Assumendo le sembianze di John Diggle, Clifford DeVoe assalta la struttura segreta dell’A.R.G.U.S. dove è tenuto in custodia Fallout: il potere del metaumano gli è infatti necessario per dare il via al suo progetto segreto, l'”Illuminamento”.

Barry deve accettare il fatto che non potrà mai sconfiggere il Pensatore da solo, valutando se condividere la sua velocità con Cisco e Caitlin al fine di sfruttare il Flashtime per sventare quella che potrebbe essere la fine del mondo.

Nel frattempo, la stessa Caitlin scopre una verità nascosta del suo passato, e Iris e Harrison sviluppano un piano tutto loro che prevede il coinvolgimento di Marlize, moglie di DeVoe.

Quando manca un solo episodio alla conclusione della quarta stagione di The Flash – con una quinta già in cantiere – ecco che lo show ci regala una delle sequenze d’apertura più entusiasmanti e ben confezionate della sua intera storia: lo spettacolare “ingresso” del pensatore nella base dell’A.R.G.U.S., nella quale il villain dà sfoggio dei suoi tanti ed eterogenei poteri, è davvero da dieci, specie considerando che non ci troviamo di fronte a un blockbuster dall’ingente budget. Questa sequenza, che combina al meglio gli elementi realistici che gli show Marvel/Netflix hanno già dimostrato essere possibili nei cosiddetti “hallway fight“, si alternano coerentemente con dei buoni effetti visivi. Il prologo, dunque, basta a rendere Think Fast un episodio distinto.

Il resto della trama ha indubbiamente uno spessore minore, con un intreccio che punta più a impostare il setting per il season finale che a sviluppare una storia a sé stante. In sostanza, mentre il Pensatore sistema gli ultimi tasselli necessari per mettere in atto il suo piano, i suoi avversari, i membri del Team Flash, le provano tutte per provare a fermarlo: il risultato finale si vedrà la prossima settimana. Ma nonostante ci sia la voluta intenzione da parte degli autori di “prendere tempo”, ecco che la trama gode però di diversi spunti interessanti, che sfruttano al meglio molteplici elementi narrativi già messi sul piatto da tempo, come il blocco psicologico di Caitlin o l’introduzione del Flashtime, per espandere ulteriormente l’universo narrativo dello show: immaginando i suddetti elementi come fossero degli attrezzi, ecco come ne viene fatto un utilizzo ottimale.

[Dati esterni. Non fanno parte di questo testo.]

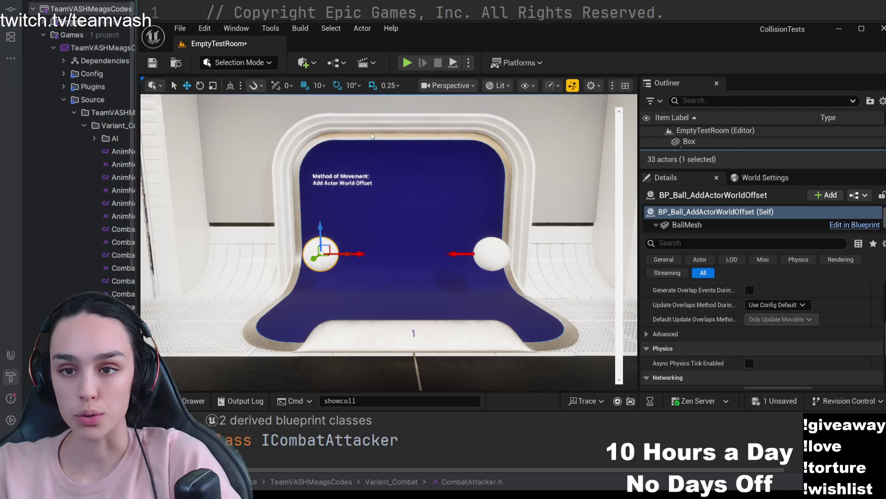
key(ctrl+b)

Think Fast non manca, inoltre, di una buona componente umoristica – le nuove capacità pre-parto di Cecile – e di un’altrettanto valida sfera emozionale, con il “nuovo” Harrison Wells che è un personaggio a cui è facile voler bene. La presenza di Diggle, seppur di importante esigua, è però funzionale alla trama.

A livello di easter egg, segnaliamo come Barry menzioni la località Blackhawk Island come potenziale sito di lancio dei satelliti di DeVoe. Nei fumetti della DC Comics, quest’isola è la base operativa del Blackhawk Squadron, una squadra composta da piloti di diverse nazioni e guidata da un uomo misterioso di nome Blackhawk, che combatté contro l’Asse nella Seconda Guerra Mondiale.

A sua volta, Cisco menziona i Supefriends (“Super Amici”): si tratta di un riferimento alla serie TV d’animazione degli anni Settanta intitolata Challenge of the Superfriends che aveva per protagonisti svariati eroi e villain della DC.